Gather all lines in the data that hold the string "negotiating".

*** Opening of INFORMATION SHOWN ***

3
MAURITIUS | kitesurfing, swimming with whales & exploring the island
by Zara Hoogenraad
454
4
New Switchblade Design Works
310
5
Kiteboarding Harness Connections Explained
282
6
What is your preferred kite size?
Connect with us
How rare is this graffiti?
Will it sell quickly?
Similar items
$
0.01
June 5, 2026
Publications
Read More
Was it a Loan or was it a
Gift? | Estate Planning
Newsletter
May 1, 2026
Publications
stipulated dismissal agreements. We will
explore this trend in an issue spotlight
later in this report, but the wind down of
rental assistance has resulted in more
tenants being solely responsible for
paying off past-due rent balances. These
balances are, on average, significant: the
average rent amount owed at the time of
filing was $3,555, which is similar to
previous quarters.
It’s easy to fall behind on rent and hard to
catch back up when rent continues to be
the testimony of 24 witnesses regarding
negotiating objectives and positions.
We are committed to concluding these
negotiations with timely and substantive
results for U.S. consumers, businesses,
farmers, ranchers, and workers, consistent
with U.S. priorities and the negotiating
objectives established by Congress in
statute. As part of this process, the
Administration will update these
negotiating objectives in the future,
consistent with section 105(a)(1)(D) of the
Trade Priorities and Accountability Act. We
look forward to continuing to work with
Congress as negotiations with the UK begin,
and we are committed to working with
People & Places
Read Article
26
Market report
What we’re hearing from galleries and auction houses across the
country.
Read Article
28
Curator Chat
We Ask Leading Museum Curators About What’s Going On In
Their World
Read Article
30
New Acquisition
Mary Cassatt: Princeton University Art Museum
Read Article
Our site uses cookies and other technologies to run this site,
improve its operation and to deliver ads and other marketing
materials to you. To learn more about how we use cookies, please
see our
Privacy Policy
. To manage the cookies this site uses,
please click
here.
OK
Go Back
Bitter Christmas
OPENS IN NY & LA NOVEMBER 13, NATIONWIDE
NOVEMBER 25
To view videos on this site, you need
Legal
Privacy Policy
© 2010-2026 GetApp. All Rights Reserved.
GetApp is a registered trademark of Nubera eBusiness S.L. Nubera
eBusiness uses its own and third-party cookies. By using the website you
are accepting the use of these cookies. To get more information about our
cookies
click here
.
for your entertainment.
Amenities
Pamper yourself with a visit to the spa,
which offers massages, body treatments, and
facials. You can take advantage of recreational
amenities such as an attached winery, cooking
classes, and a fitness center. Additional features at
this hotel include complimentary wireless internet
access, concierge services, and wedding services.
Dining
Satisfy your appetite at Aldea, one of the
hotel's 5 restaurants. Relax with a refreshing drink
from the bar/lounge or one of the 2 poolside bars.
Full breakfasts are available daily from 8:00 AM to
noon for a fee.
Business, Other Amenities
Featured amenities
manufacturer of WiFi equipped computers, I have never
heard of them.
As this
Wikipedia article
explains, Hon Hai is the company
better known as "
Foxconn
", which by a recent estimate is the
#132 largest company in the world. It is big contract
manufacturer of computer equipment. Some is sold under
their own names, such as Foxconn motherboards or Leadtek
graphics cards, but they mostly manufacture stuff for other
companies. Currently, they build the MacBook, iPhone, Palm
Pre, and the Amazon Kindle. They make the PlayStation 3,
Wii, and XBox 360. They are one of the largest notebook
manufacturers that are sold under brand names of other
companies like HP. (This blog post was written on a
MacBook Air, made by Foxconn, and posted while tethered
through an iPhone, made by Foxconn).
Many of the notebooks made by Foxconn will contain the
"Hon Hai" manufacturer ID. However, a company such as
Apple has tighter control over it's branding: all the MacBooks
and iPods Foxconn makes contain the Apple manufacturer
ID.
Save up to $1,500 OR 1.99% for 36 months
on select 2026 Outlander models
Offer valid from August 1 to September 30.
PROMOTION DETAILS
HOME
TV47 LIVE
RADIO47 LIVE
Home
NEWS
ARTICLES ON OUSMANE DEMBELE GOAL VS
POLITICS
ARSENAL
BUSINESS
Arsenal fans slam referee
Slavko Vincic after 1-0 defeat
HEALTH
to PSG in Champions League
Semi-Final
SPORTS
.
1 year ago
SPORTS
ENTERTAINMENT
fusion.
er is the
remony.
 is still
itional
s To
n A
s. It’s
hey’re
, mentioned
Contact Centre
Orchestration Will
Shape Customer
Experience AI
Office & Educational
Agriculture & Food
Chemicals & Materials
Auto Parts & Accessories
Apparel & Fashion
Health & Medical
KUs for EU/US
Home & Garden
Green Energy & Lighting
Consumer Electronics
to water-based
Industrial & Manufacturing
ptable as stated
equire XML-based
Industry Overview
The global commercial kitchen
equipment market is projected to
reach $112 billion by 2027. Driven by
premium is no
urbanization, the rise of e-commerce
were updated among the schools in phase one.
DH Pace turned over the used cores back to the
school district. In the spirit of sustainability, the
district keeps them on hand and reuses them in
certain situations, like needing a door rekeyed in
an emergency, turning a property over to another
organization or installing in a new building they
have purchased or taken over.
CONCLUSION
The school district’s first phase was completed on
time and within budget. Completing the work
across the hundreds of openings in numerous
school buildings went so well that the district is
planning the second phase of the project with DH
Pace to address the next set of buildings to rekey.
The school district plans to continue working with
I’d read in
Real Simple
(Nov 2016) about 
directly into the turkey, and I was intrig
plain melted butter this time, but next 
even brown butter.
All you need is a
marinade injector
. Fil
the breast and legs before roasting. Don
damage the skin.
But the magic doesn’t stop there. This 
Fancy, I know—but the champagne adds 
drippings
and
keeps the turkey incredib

*** Close of INFORMATION SHOWN ***

# TASK RESULT
negotiating objectives and positions.
with U.S. priorities and the negotiating
negotiating objectives in the future,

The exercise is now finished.